Copy all of the data below without altering a single line.

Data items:
○ ○ ○ ○ ○ ○ ○

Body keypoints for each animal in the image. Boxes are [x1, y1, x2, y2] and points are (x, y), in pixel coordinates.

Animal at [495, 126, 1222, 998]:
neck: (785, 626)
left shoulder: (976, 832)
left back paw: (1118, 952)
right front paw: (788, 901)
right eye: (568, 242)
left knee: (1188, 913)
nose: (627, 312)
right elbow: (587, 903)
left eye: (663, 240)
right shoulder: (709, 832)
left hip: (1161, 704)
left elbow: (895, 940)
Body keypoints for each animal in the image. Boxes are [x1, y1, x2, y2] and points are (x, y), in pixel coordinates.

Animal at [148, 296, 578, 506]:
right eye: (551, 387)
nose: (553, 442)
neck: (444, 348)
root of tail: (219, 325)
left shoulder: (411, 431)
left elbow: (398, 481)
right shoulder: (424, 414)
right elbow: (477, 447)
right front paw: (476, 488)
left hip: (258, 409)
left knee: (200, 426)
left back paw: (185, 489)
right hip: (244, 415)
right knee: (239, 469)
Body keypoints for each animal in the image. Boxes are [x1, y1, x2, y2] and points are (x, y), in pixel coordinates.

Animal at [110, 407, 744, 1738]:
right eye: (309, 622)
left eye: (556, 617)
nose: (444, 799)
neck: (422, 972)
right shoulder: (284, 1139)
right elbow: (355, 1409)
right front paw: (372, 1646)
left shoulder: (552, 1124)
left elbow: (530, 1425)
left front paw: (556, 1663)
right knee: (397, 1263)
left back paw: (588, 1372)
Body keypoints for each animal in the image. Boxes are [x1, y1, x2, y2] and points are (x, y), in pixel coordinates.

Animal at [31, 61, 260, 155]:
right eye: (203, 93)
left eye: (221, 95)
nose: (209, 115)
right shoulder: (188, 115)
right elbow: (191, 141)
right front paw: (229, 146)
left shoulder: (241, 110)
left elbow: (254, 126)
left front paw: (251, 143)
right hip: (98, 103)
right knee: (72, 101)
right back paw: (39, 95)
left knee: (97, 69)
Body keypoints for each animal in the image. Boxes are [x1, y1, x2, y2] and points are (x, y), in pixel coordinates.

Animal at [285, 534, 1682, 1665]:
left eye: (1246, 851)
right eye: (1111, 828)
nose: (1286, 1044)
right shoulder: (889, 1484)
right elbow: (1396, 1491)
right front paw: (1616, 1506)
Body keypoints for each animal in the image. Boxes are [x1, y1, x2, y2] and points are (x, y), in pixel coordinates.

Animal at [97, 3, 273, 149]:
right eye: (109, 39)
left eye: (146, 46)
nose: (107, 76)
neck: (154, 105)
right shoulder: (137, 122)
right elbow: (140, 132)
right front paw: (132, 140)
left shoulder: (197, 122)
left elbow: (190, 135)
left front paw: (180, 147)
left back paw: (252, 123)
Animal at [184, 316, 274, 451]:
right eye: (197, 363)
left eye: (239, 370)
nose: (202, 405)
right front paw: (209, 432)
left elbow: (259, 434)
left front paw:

○ ○ ○ ○ ○ ○ ○

▶ Answer for the task:
Body keypoints for each animal in the image. Boxes are [x1, y1, x2, y2] and points are (x, y), in pixel coordinates.

Animal at [495, 126, 1222, 998]:
neck: (785, 626)
left shoulder: (976, 832)
left back paw: (1118, 952)
right front paw: (788, 901)
right eye: (568, 242)
left knee: (1188, 913)
nose: (627, 312)
right elbow: (587, 903)
left eye: (663, 240)
right shoulder: (709, 832)
left hip: (1161, 704)
left elbow: (895, 940)
Body keypoints for each animal in the image. Boxes are [x1, y1, x2, y2] and points are (x, y), in pixel coordinates.

Animal at [148, 296, 578, 506]:
right eye: (551, 387)
nose: (553, 442)
neck: (444, 348)
root of tail: (219, 325)
left shoulder: (411, 431)
left elbow: (398, 481)
right shoulder: (424, 414)
right elbow: (477, 447)
right front paw: (476, 488)
left hip: (258, 409)
left knee: (200, 426)
left back paw: (185, 489)
right hip: (244, 415)
right knee: (239, 469)
Body keypoints for each animal in the image. Boxes are [x1, y1, x2, y2] and points are (x, y), in pixel coordinates.

Animal at [110, 407, 744, 1738]:
right eye: (309, 622)
left eye: (556, 617)
nose: (444, 799)
neck: (422, 972)
right shoulder: (284, 1139)
right elbow: (355, 1409)
right front paw: (372, 1646)
left shoulder: (552, 1124)
left elbow: (530, 1425)
left front paw: (556, 1663)
right knee: (397, 1263)
left back paw: (588, 1372)
Body keypoints for each animal in the image. Boxes are [x1, y1, x2, y2] and points are (x, y), in pixel coordinates.

Animal at [31, 61, 260, 155]:
right eye: (203, 93)
left eye: (221, 95)
nose: (209, 115)
right shoulder: (188, 115)
right elbow: (191, 141)
right front paw: (229, 146)
left shoulder: (241, 110)
left elbow: (254, 126)
left front paw: (251, 143)
right hip: (98, 103)
right knee: (72, 101)
right back paw: (39, 95)
left knee: (97, 69)
Body keypoints for each animal in the image. Boxes are [x1, y1, x2, y2] and points are (x, y), in pixel coordinates.

Animal at [285, 534, 1682, 1665]:
left eye: (1246, 851)
right eye: (1111, 828)
nose: (1286, 1044)
right shoulder: (889, 1484)
right elbow: (1396, 1491)
right front paw: (1616, 1506)
Body keypoints for each animal in the image. Boxes are [x1, y1, x2, y2] and points are (x, y), in pixel coordinates.

Animal at [97, 3, 273, 149]:
right eye: (109, 39)
left eye: (146, 46)
nose: (107, 76)
neck: (154, 105)
right shoulder: (137, 122)
right elbow: (140, 132)
right front paw: (132, 140)
left shoulder: (197, 122)
left elbow: (190, 135)
left front paw: (180, 147)
left back paw: (252, 123)
Animal at [184, 316, 274, 451]:
right eye: (197, 363)
left eye: (239, 370)
nose: (202, 405)
right front paw: (209, 432)
left elbow: (259, 434)
left front paw:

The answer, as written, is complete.